*** Opening of Records shown ***

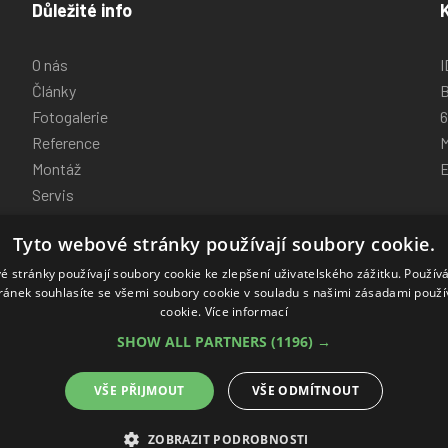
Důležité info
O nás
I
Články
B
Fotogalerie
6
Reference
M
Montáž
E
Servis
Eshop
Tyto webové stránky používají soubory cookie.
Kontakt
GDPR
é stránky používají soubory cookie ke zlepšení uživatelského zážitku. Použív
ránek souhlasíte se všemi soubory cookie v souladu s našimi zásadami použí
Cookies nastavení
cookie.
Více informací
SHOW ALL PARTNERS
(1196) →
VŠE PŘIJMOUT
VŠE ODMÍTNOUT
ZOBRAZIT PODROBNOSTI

*** Close of Records shown ***
*** Opening of Records shown ***

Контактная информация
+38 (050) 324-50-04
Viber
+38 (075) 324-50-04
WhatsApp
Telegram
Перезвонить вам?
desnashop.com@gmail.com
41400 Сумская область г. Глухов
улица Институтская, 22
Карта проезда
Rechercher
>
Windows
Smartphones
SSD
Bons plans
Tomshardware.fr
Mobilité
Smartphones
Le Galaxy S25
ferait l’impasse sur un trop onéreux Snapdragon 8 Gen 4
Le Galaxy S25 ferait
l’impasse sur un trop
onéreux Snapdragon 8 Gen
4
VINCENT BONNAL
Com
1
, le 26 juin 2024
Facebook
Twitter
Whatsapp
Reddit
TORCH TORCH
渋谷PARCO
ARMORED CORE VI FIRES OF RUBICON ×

*** Close of Records shown ***
*** Opening of Records shown ***

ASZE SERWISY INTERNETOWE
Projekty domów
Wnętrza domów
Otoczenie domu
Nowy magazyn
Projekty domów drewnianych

*** Close of Records shown ***

### Instructions for the task:
Update the lines from the one containing "ASZE SERWISY INTERNETOWE" through the one containing "Projekty domów drewnianych" by changing "magazyn" to "katalog", and give only those lines with everything else left the same.

### Expected answer:
ASZE SERWISY INTERNETOWE
Projekty domów
Wnętrza domów
Otoczenie domu
Nowy katalog
Projekty domów drewnianych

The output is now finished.